Taiwans Außenminister: „China scheint sich auf einen Krieg vorbereiten zu wollen“
Am Mittwoch stellte Peking zudem neue Regelungen für die Rekrutierung von Soldaten für den Kriegsfall vor. Wie die South China Morning Post berichtet, heißt es in den Vorschriften, die Rekrutierung solle sich „auf die Kriegsvorbereitung konzentrieren“. Durch die Einberufung vor allem „hochkarätigef“ Rekruten wolle man die Effizienz steigern. „Das Anti-Sezessionsgesetz klärt die Bedingungen für eine Lösung der Taiwan-Frage mit nicht-friedlichen Mitteln“, zitiert das in Hongkong erscheinende Blatt den chinesischen Militärexperten Xie Dan.
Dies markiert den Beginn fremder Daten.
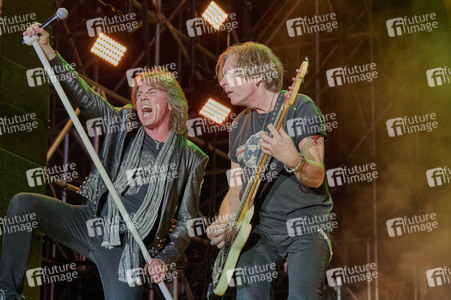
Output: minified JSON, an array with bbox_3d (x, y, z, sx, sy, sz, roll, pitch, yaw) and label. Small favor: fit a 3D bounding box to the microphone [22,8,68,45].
[{"bbox_3d":[-0.809,-0.551,5.050,0.250,0.051,0.051,-37,0,5],"label":"microphone"}]

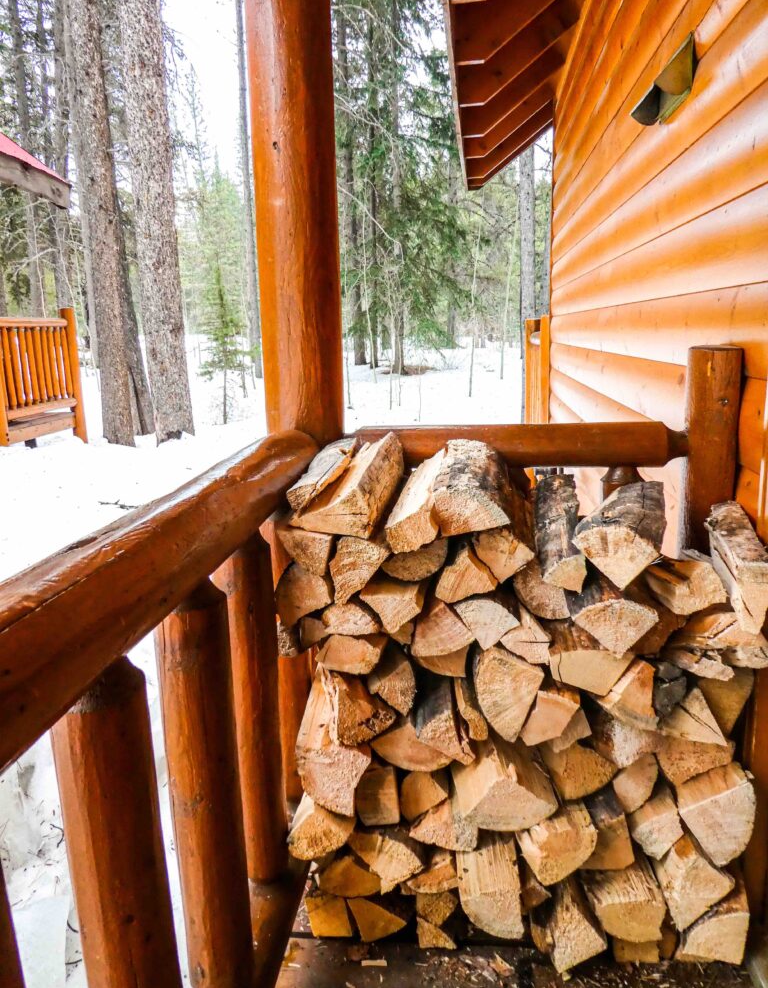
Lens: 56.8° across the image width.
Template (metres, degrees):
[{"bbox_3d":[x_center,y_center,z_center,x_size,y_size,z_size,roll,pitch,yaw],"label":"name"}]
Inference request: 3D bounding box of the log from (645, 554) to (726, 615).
[{"bbox_3d":[0.517,0.106,1.350,0.089,0.089,0.420,0,13,3],"label":"log"}]

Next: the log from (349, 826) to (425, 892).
[{"bbox_3d":[0.024,0.600,1.415,0.109,0.119,0.380,-1,13,3],"label":"log"}]

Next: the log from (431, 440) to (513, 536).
[{"bbox_3d":[0.162,-0.022,1.286,0.122,0.090,0.410,0,13,8],"label":"log"}]

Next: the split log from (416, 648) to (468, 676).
[{"bbox_3d":[0.120,0.229,1.379,0.090,0.070,0.400,0,13,7],"label":"split log"}]

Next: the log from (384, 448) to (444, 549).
[{"bbox_3d":[0.089,-0.005,1.369,0.089,0.096,0.420,1,16,11],"label":"log"}]

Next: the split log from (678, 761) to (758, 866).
[{"bbox_3d":[0.548,0.477,1.303,0.119,0.154,0.390,0,13,7],"label":"split log"}]

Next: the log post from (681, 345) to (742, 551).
[{"bbox_3d":[0.683,0.225,1.541,0.110,1.053,0.110,0,13,7],"label":"log post"}]

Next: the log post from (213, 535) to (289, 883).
[{"bbox_3d":[-0.215,0.389,1.222,0.073,0.615,0.073,0,13,7],"label":"log post"}]

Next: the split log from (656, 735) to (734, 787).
[{"bbox_3d":[0.527,0.386,1.343,0.119,0.096,0.400,0,13,7],"label":"split log"}]

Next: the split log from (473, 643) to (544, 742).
[{"bbox_3d":[0.226,0.281,1.332,0.110,0.169,0.390,0,13,7],"label":"split log"}]

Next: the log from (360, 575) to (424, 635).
[{"bbox_3d":[0.042,0.149,1.363,0.106,0.087,0.380,0,13,9],"label":"log"}]

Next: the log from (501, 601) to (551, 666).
[{"bbox_3d":[0.269,0.209,1.417,0.086,0.077,0.420,0,13,7],"label":"log"}]

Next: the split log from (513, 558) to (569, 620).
[{"bbox_3d":[0.272,0.103,1.300,0.091,0.102,0.410,0,13,8],"label":"split log"}]

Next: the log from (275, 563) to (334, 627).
[{"bbox_3d":[-0.113,0.133,1.448,0.104,0.112,0.420,0,13,7],"label":"log"}]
Das Gesetz stammt bereits von 2005. „Die Verbesserung der einschlägigen militärischen Vorschriften ist nun zweifellos einer der wichtigsten Inhalte der derzeitigen militärischen Vorbereitungen“, so Xie.
Unterdessen warnte Taiwans Außenminister Joseph Wu vor einem Krieg mit China. „Wenn man sich die Militärübungen und auch ihre Rhetorik ansieht, scheinen sie sich auf einen Krieg gegen Taiwan vorbereiten zu wollen“, sagte Wu am Dienstag in einem Interview mit dem US-Fernsehsender CNN. Allerdings werde Peking es sich „zweimal überlegen, bevor sie sich entschließen, Gewalt gegen Taiwan anzuwenden. Und egal, ob es 2025 oder 2027 oder noch später ist, Taiwan muss sich einfach darauf vorbereiten“.
Dieser Artikel wurde mit Baerbocks Äußerungen in Tianjin aktualisiert.